EALCTalks! SPRING 2023

Friday, February 24 at noon, 287 Dwinelle: 

Tracy Zijing Fan, “Spatializing Fictional China in Nineteenth-Century Asia: A Map in the Edo Adaptation of the Chinese Historical Novel Romance of the Three Kingdoms”

 This talk investigates how nineteenth-century Edo Japanese publishers employed maps in their adaptations of the Chinese historical novel Romance of the Three Kingdoms to reshape the reading experience of history via geographical information. My focus is a map appearing in the 1836 Osaka printing of the Three Kingdoms adaptation Ehon tsuzoku sangoku shi 絵本通俗三国志, which presents a “synchronic geographical image” of story titles from the novel all at once, superimposing the world of Edo Japan on the historical Chinese world for readers to locate themselves in heterogeneous fantasy. Blending past and present, this map indicates the dynamic boundary between fiction and reality in the Edo world of knowledge. 

Friday, March 10 at at noon, 287 Dwinelle: 

Yifan Zheng, “The Creation of Identities and Making of ‘Commoners’ in Early China”

 In this project, I trace the creation of legal and administrative identities the late Warring States period through official documents and bureaucratic procedures, engaging with questions such as: How were individuals identified by the state before photography and facial recognition technologies? What constituted identification information? and How were people made legible and usable for the state? I argue that when people were described and identified, they were also transformed from natural beings into rightand-duty-bearing commoners. Through this transformation, human bodies were made carriers of debt, reward, and crime that moved across the state. 

 Friday, March 17 at noon, 287 Dwinelle: 

Rachel Min Park, “Conjuring the Reality of War: South Korean Culture Films and the Visual Grammar of the Vietnam War”

  Though the “culture film” (K: munhwa yŏnghwa, J: bunka eiga) has been considered propaganda, recent scholarship points to a productive tension between reality and aesthetic representation in the form. This presentation examines how the Vietnam War was incorporated into the South Korean state’s narrative of nation-building in films from the Park Chung Hee regime, which drew on both non-fiction and fictional genres (such as documentary and melodrama) to present a seamless vision of history. A visual grammar of “debility/cure” and “gendered comfort” mediated the reality of the Vietnam War to the South Korean masses along racialized and gendered lines, establishing and shaping the affective contours by which war could be made acceptable and even desirable.
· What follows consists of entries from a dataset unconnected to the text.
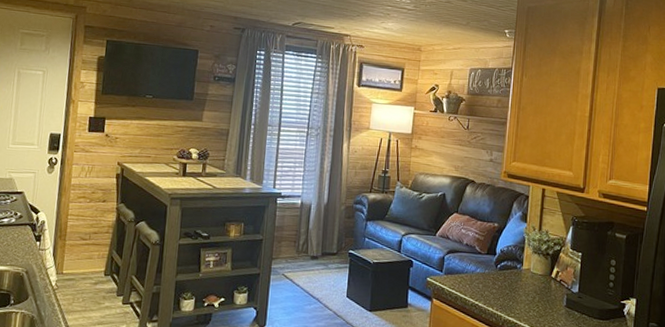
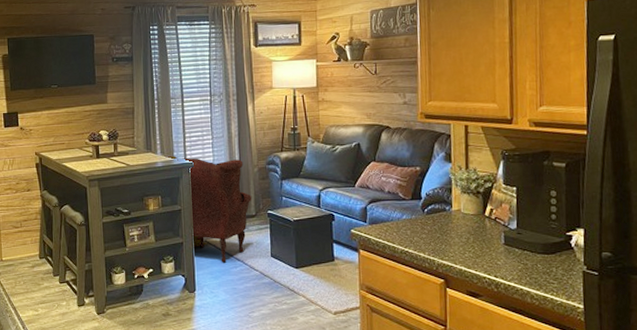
tartan: none [254,183,336,299] -> present [165,155,252,263]

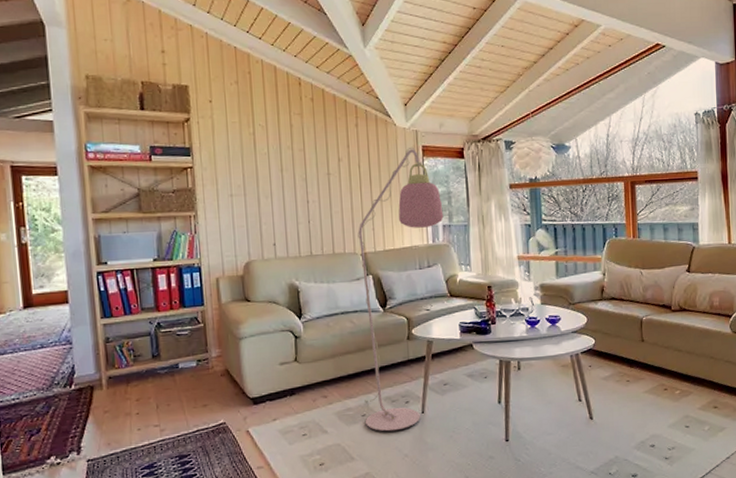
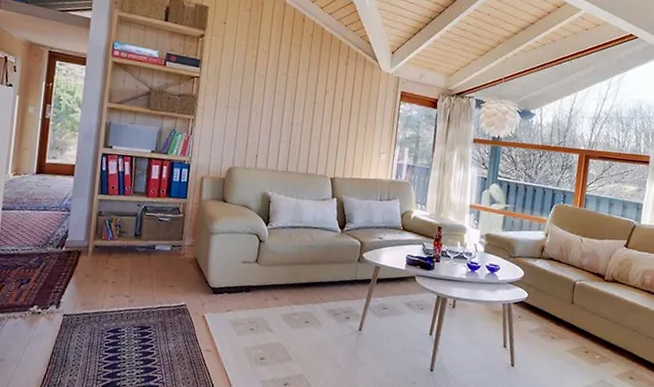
floor lamp: present [357,146,444,432] -> none [308,90,410,342]

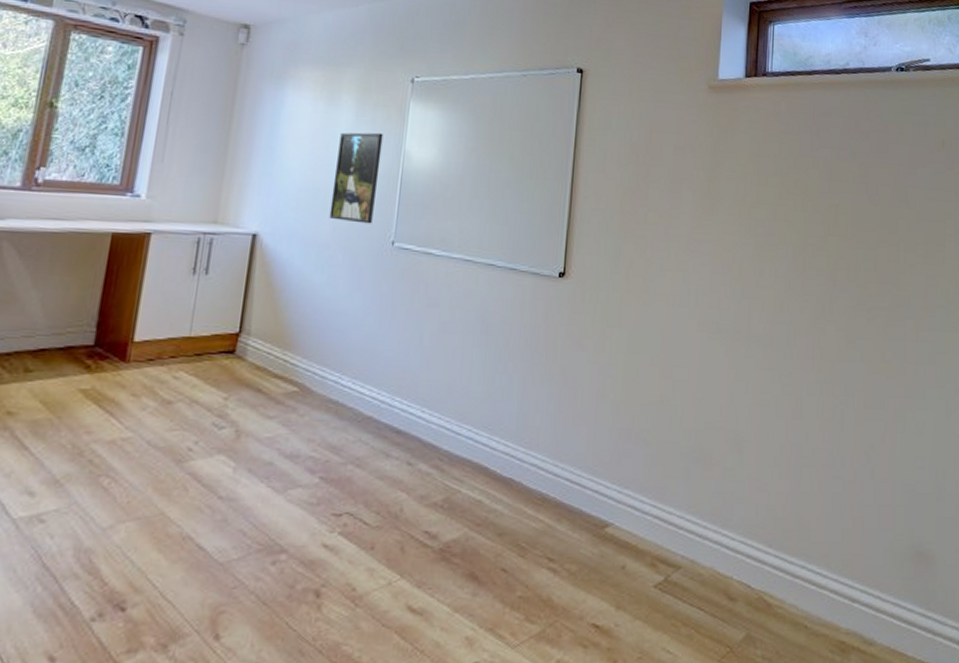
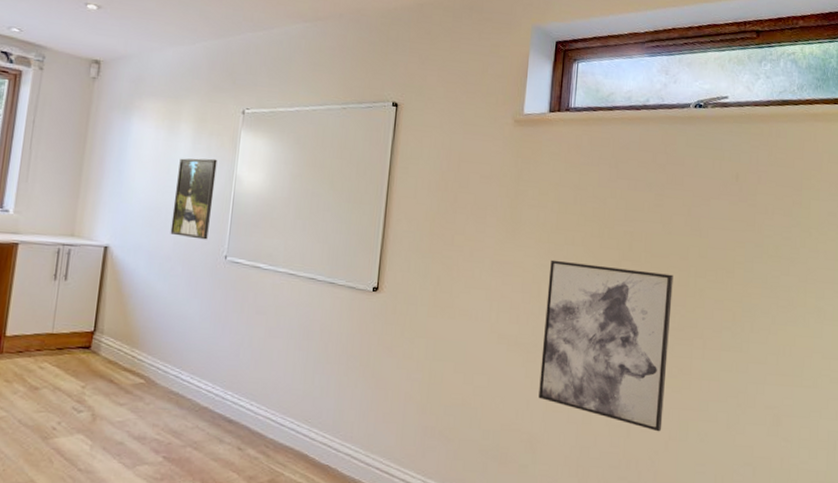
wall art: none [744,237,882,424] -> present [538,259,674,432]

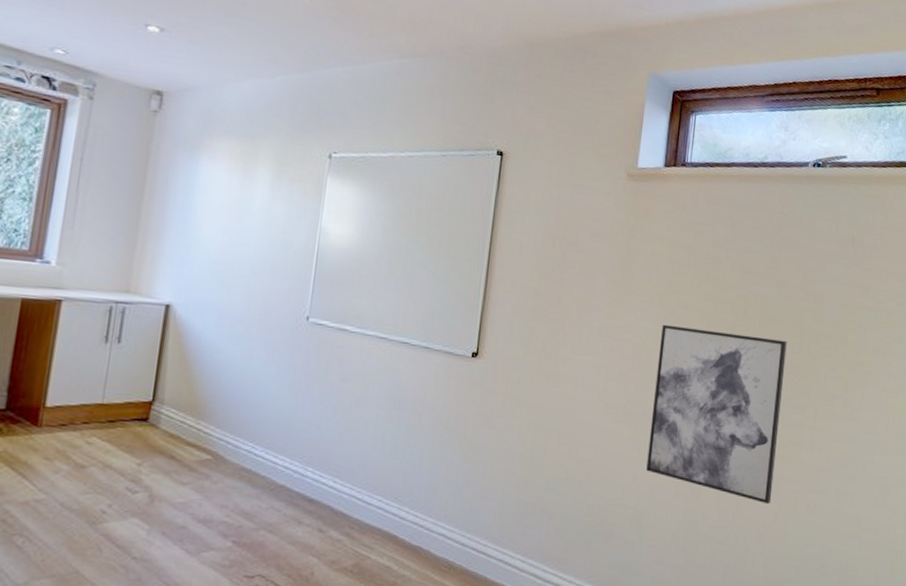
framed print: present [170,158,218,240] -> none [243,206,300,299]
  Friday, April 7 at noon, 287 Dwinelle:

 Kelly Fan, “Character” Without Character: Social Types and a Satire of “Non-Actuality” in Yang Sao’s Play-Texts

 This talk presents preliminary research into three single-act plays written in 1927 by the Chinese left-wing writer and poet Yang Sao 楊騷. Though these texts bear the marks of scripts prepared for dramatic production, such as mise en scène and stage directions, none was ever performed — nor, it seems, were they intended for the stage. Terse, enigmatic, and populated by insistently flat characters, these playscripts (or perhaps more appropriately, “play-texts”) revel in their distance from physical instantiation in performance, and in the estrangement of reading without narration. Hypostasizing their characters as abstract social types, and producing a reading experience suspended intermedially between text and stage, Yang Sao’s play-texts may be read as satirizing the “non-actuality” of May Fourth discourses of women’s emancipation, gender naturalism, and realist verisimilitude.

 Friday, April 28 at noon, 287 Dwinelle:

 Elizabeth Fair, “Carving a Cultural Landscape: Inscriptions at the Angel Island Immigration Station” 

I discuss memorialization and inscription at the Angel Island Immigration Station in the San Francisco Bay, focusing on the poetry carved into the walls by Chinese migrant detainees during the Exclusion Era, and its web of interactions fostered by embedding in natural and built environments. What can we learn by keeping the poems materialized and site-specific? How did carving, architecture, and landscape work together for a cross-temporal community of writers and readers? I consider inscribed poetry forms, such as 摩崖 moya and 题壁詩 tibishi, which can connect memory and landscape, and how the Angel Island poets used these tools to reshape a cultural landscape.